All lines from the one containing "left shoulder: (264, 291)" to the end of the listing below are to be reproduced exactly, and no others.

GIVEN INFORMATION
'''
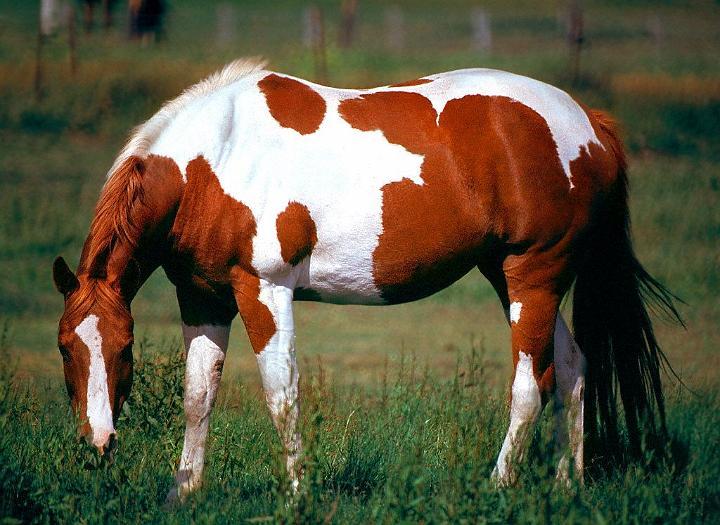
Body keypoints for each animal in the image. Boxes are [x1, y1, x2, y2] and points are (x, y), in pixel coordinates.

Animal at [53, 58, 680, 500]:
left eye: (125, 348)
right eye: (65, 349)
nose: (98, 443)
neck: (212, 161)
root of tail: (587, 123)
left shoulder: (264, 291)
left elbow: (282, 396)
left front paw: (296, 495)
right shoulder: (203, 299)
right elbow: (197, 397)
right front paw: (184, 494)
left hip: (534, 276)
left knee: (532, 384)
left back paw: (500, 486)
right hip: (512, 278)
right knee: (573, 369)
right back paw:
'''
SOLUTION TO THE PROBLEM
left shoulder: (264, 291)
left elbow: (282, 396)
left front paw: (296, 495)
right shoulder: (203, 299)
right elbow: (197, 397)
right front paw: (184, 494)
left hip: (534, 276)
left knee: (532, 384)
left back paw: (500, 486)
right hip: (512, 278)
right knee: (573, 369)
right back paw:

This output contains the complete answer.